When his team began the mission, Heverly worked many more consecutive shifts starting at 5 p.m. Mars time. Each day, he would have to get up 40 minutes later, sometimes starting his shift as late as 3 a.m
“Mars time was this amazing experience where the adrenaline of this amazing thing we were doing — that we’ve worked so hard for so many years to make happen — is actually happening,” he said. “Your body has to be able to adapt to this weird thing that it’s never done before, and at the same time, you’re trying to have a family life and pick up your kids from school.”
A father of two, Heverly sometimes had to take his children to school and go back home to nap until 5 p.m. Mars time.
Heverly’s work is more than just a job to him, and has also become a huge part of his family’s life. Since the day of the rover launch in Cape Canaveral, Fla., wich Heverly brought his family to witness, Heverly’s family has been interested in his work. His family has kept up with the rover’s journey, from the 354-million mile trip to Mars to its daily treks since it landed in August 2012.

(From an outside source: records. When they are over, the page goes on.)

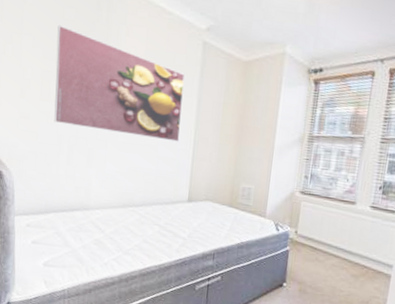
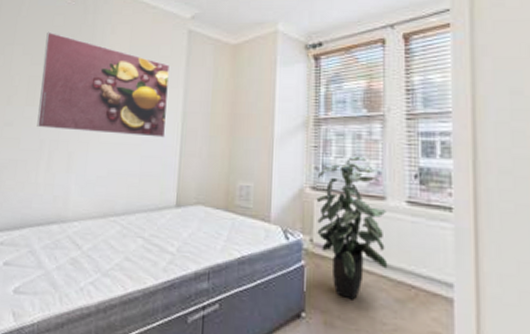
indoor plant: none [301,169,357,275] -> present [316,156,388,300]

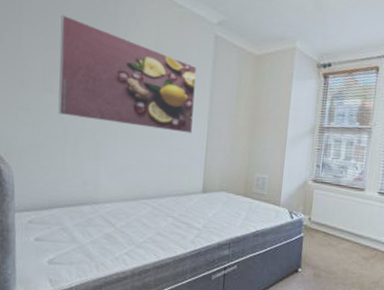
indoor plant: present [316,156,388,300] -> none [314,158,365,259]

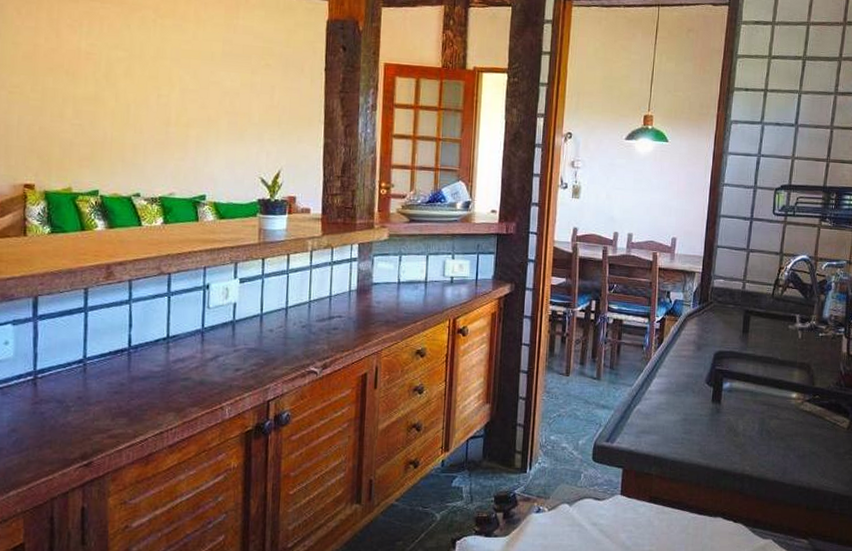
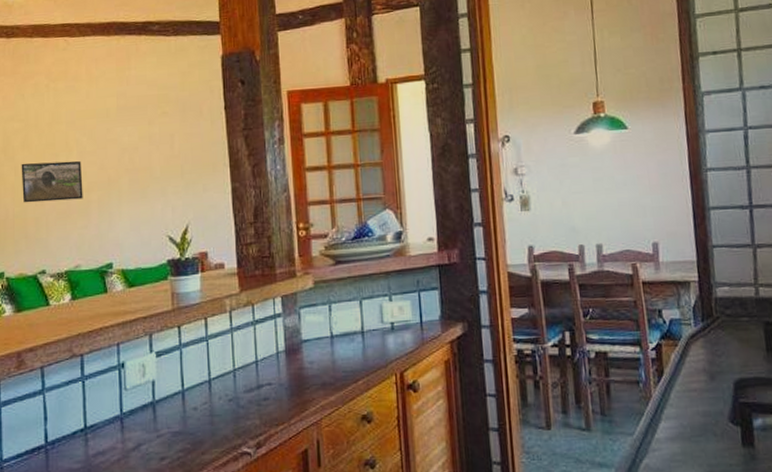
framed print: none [122,91,183,133] -> present [21,160,83,203]

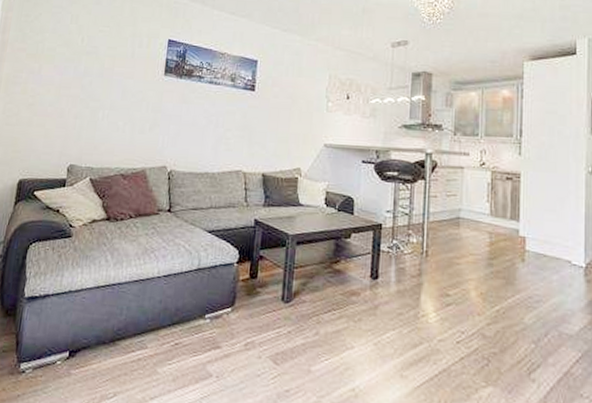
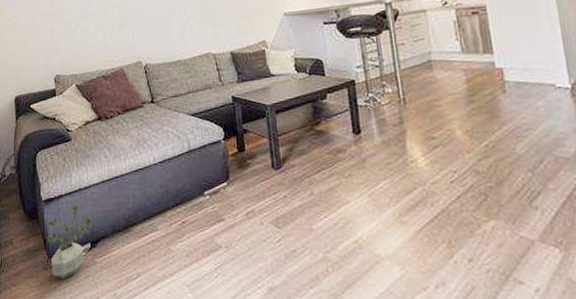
potted plant: none [18,305,78,388] -> present [46,203,93,279]

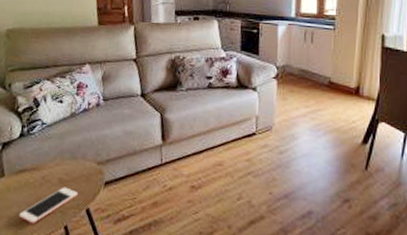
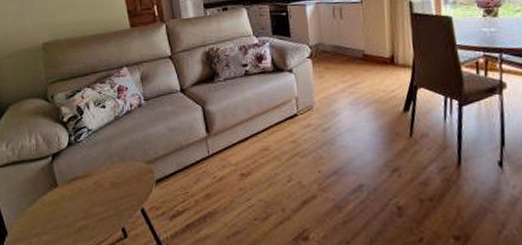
cell phone: present [19,187,78,225] -> none [77,189,131,230]

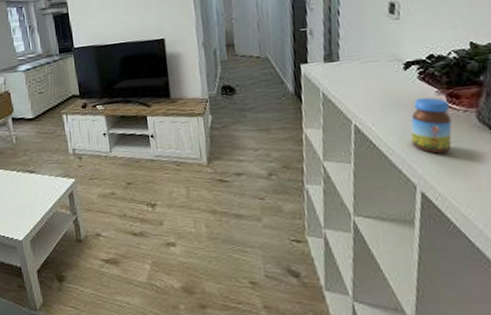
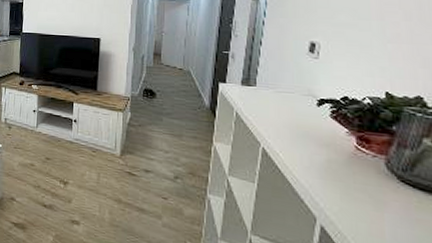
jar: present [410,97,452,154] -> none [316,135,360,193]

Heverly’s older son, Paxton, who is four years old, has grown up following Curiosity’s mission, occasionally going into the laboratory with his father or looking at the photos the rover takes of Mars.
“It’s really interesting to see him have this unique relationship with this robot,” he said.
When I grow up…
Most people join NASA because they love space. Heverly, however, was more interested in the robots.
“It’s such a fun environment to be able to advance robots to do the things that we’re doing,” he said.
Heverly took his first robotics class during his undergraduate studies at the California Polytechnic Institute, San Luis Obispo and ended up getting a bachelor’s in mechanical engineering in 1999. He pursued robotics more as time went on, interning at JPL.
Heverly said he always found himself asking why something worked and wanted to answer those questions for himself.
Heverly joined the aerospace company Alliance Space Systems Inc., in Pasadena, Calif. The company was founded by a group of engineers who had worked at JPL, he said. He worked on several projects, including one that built an arm for Mars Exploration Rovers Spirit and Opportunity.
Heverly decided he wanted to pursue robotics projects related to space, so he went on to get his master’s degree in mechanical engineering from BU. He worked at the Boston Children’s Hospital, building robotic applications that assisted in pre-natal heart surgery.
That was the best part, he said — taking what he learned in school and applying it to real-world situations where he could help people.
“You weren’t just sitting in a classroom, reading the textbook,” he said. “At BU, we were able to just do it.”